China’s Lending Wisdom in Its One Belt One Road InitiativePosted: May 16, 2017
China has to lend its massive foreign exchange reserve. Previously, it lent to the US by purchasing of US treasury bonds. To avoid the risk, Chinese President Xi Jinping switched to lending to infrastructure projects in his Silk Road economic belt and 21st century maritime Silk Road (OBOR) plan mainly to countries in China’s backyard.
In its report “Behind China’s Silk Road vision: cheap funds, heavy debt, growing risk” yesterday, Reuters says that the OBOR “lending program of unprecedented breadth,” “could also leave some banks and many countries with quite a hangover”.
Certainly, there are risks and even serious risks in OBOR lending but are there no risks in lending to the US?
The US is heavily in debt but still get good rating for its debts. However, as US government is making no efforts to reduce its debts and its politics are in chaos now, the risks in lending to the US are by no means small compared with the lending to the countries with poor rating.
Moreover, there is in addition the risk of the falling exchange rate of US dollars.
Reuters says that the interest rates of the loans to OBOR are low, but are the interest rates of US treasury bonds high?
The most important in Xi’s OBOR lending strategy is that the lending to the US helps the US to maintain its excessive military budget in building and developing weapons to attack China such as B21 bombers that the US is developing for bombing Beijing.
In fact, China shall not lend even a penny to the US to enable the US to have the funds to deploy its military near China to threaten China. China buys US treasury bonds because it lacks alternatives.

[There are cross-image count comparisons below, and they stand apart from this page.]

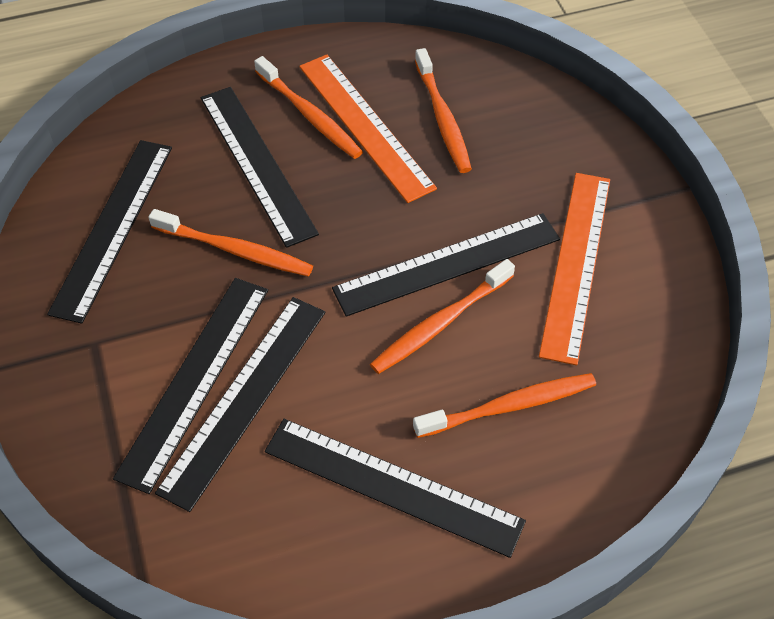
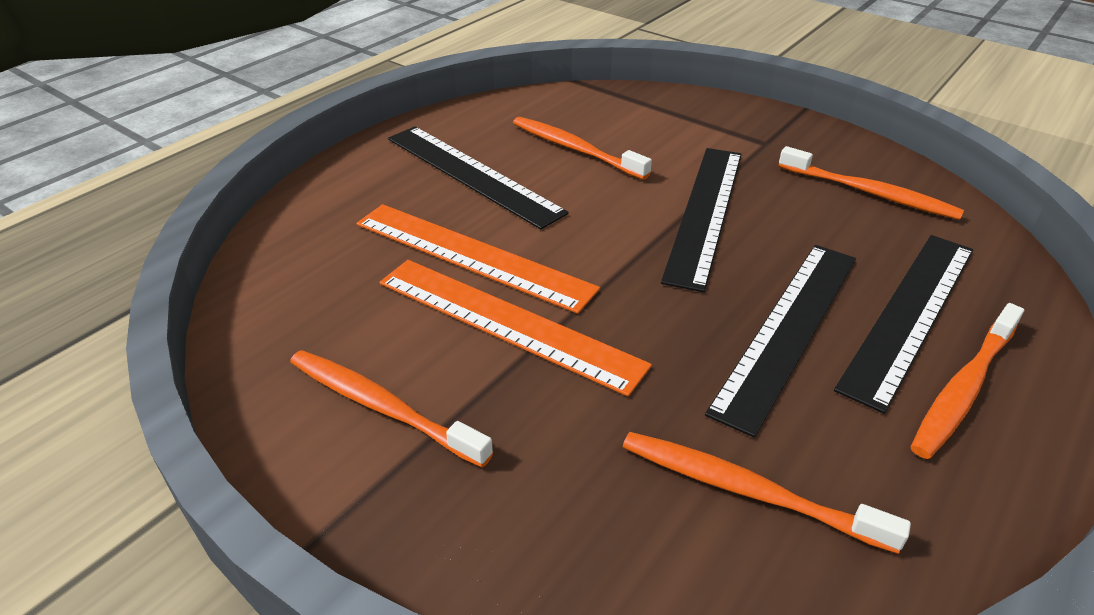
black ruler: 6 -> 4

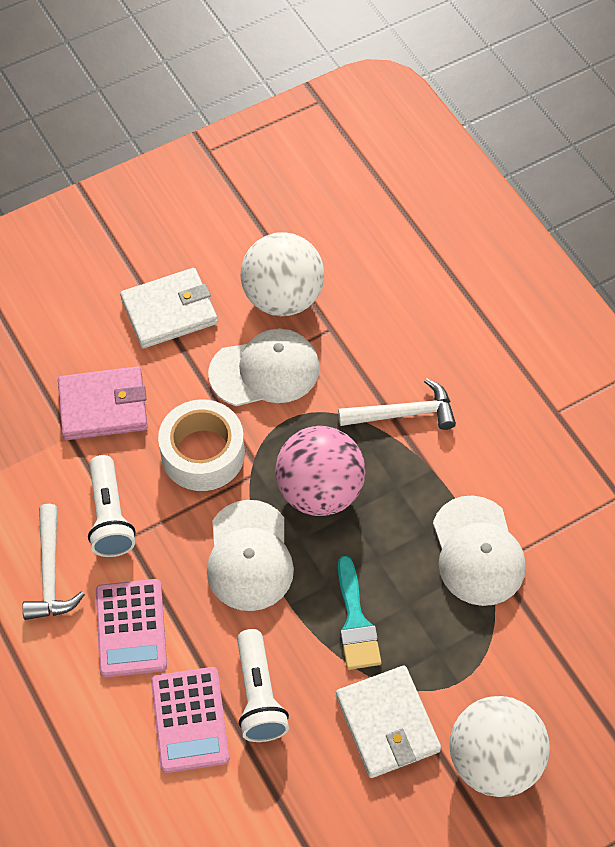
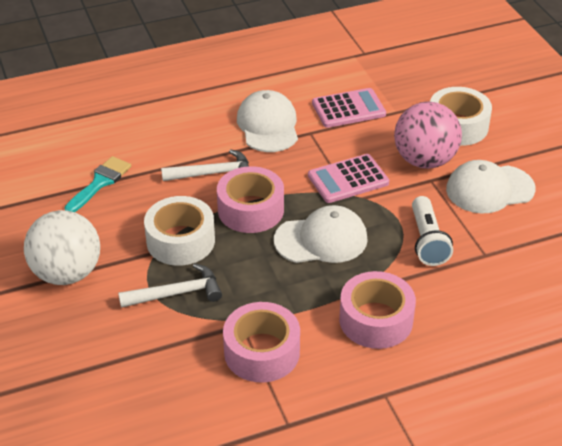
pink tape: 0 -> 3
pink wallet: 1 -> 0
white ball: 2 -> 1
white flashlight: 2 -> 1
white tape: 1 -> 2
white wallet: 2 -> 0

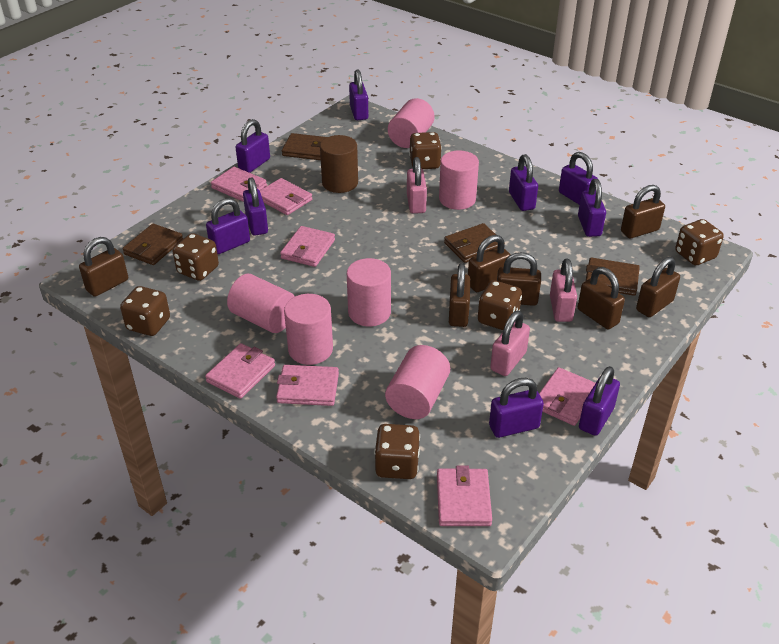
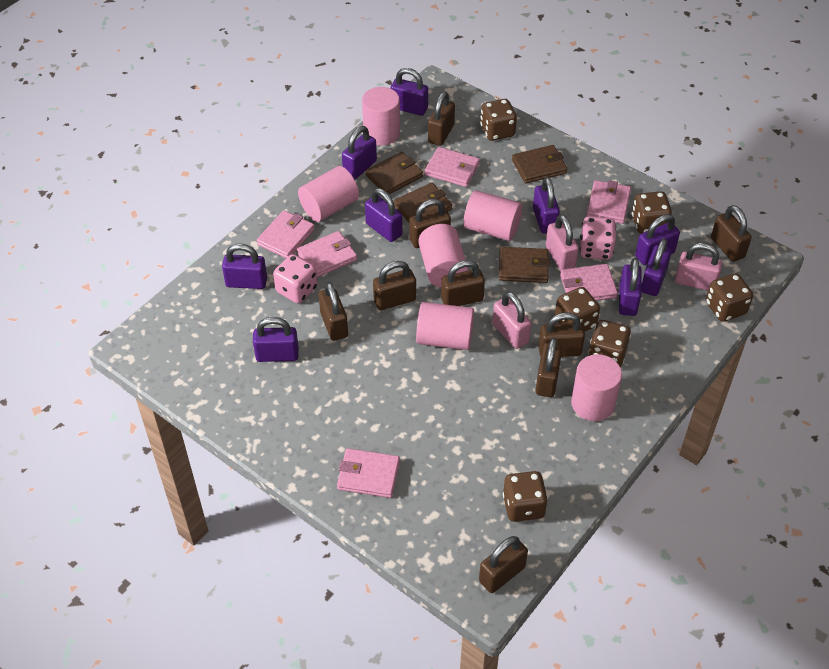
brown cylinder: 1 -> 0
brown padlock: 7 -> 9
pink dice: 0 -> 2
pink wallet: 7 -> 6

Xi is wise to use China’s massive foreign exchange reserve to lend to countries within its OBOR plan. The infrastructures built by the lending, even if giving rise to bad debts, will first of all strengthen China’s national security instead of weakening that as the lending to the US does.
The infrastructures built under the OBOR plan will facilitate development of China’s and other countries economies. When those countries have grown rich, their politics will be more stable. China will be benefited by such stability in expanding its trade and investment there.
The lending to the US on the contrary will enable the US to have funds to invade other countries or interfere with their politics and thus may give rise to losses in China’s trade and investment there. Libya and Iraq are good examples.
The amount of lending to OBOR projects, though large, is but a fraction of China’s lending to the US. In fact, China shall gradually sell all its US treasury bonds and spend the proceeds mostly in OBOR projects since it is difficult to make good investment in the US and other developed countries.